● WORK INSTRUCTIONS
Exactly as written, please set down all of the entries again, with no pictures.

● RECORDS
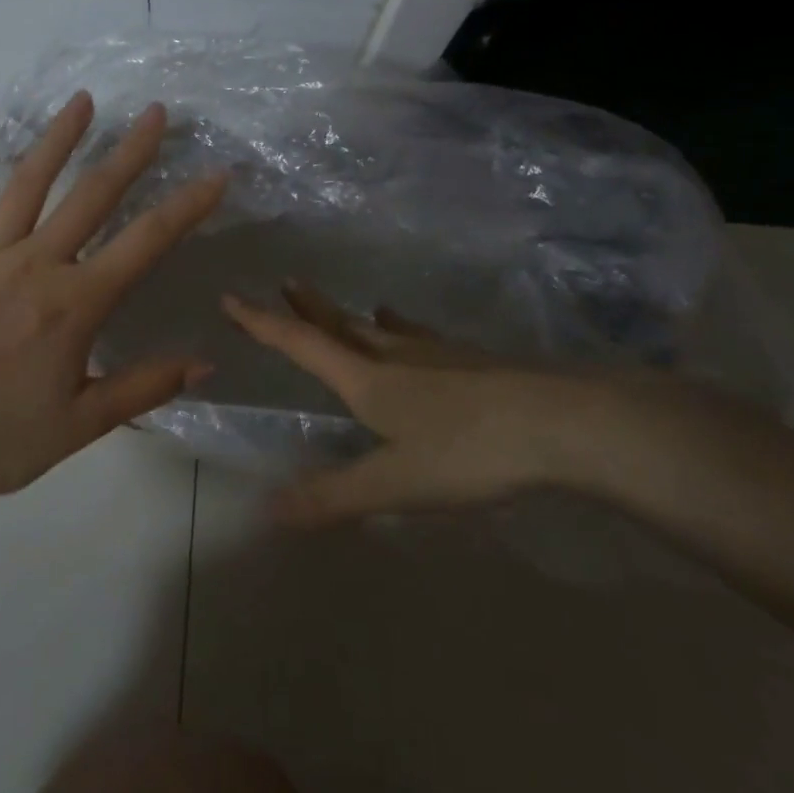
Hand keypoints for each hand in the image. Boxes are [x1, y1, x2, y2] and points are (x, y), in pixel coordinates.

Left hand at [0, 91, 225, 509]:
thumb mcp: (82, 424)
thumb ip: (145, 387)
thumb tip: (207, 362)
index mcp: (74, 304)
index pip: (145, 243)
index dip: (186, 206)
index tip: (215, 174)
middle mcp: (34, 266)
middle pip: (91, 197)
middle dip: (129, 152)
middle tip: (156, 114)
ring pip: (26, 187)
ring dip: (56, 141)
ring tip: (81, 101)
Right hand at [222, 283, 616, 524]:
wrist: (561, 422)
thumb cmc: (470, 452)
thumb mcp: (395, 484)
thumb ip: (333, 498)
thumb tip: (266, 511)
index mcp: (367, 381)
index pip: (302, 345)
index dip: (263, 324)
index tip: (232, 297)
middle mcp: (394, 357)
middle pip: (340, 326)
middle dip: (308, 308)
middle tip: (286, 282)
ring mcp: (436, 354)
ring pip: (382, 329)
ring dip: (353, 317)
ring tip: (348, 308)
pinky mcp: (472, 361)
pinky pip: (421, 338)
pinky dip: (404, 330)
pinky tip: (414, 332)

● RESPONSE BELOW
Hand keypoints for each hand in the image. Boxes are [x1, y1, x2, y2] and points are (x, y), in pixel coordinates.

Left hand at [0, 91, 225, 509]:
thumb mcp: (82, 424)
thumb ip: (145, 387)
thumb tip: (207, 362)
index mcp: (74, 304)
index pip: (145, 243)
index dip: (186, 206)
index tip: (215, 174)
middle mcp: (34, 266)
middle pip: (91, 197)
middle dip: (129, 152)
middle tip: (156, 114)
ring pip: (26, 187)
ring dip: (56, 141)
ring tip: (81, 101)
Right hand at [222, 283, 616, 524]:
wrist: (561, 422)
thumb cmc: (470, 452)
thumb mcp: (395, 484)
thumb ip: (333, 498)
thumb tip: (266, 511)
index mcp: (367, 381)
index pip: (302, 345)
index dip: (263, 324)
index tip: (232, 297)
middle mcp: (394, 357)
middle pip: (340, 326)
middle dip: (308, 308)
middle tip: (286, 282)
ring mcp: (436, 354)
ring pip: (382, 329)
ring dip: (353, 317)
ring tip: (348, 308)
pinky mcp: (472, 361)
pinky pip: (421, 338)
pinky dip: (404, 330)
pinky tip: (414, 332)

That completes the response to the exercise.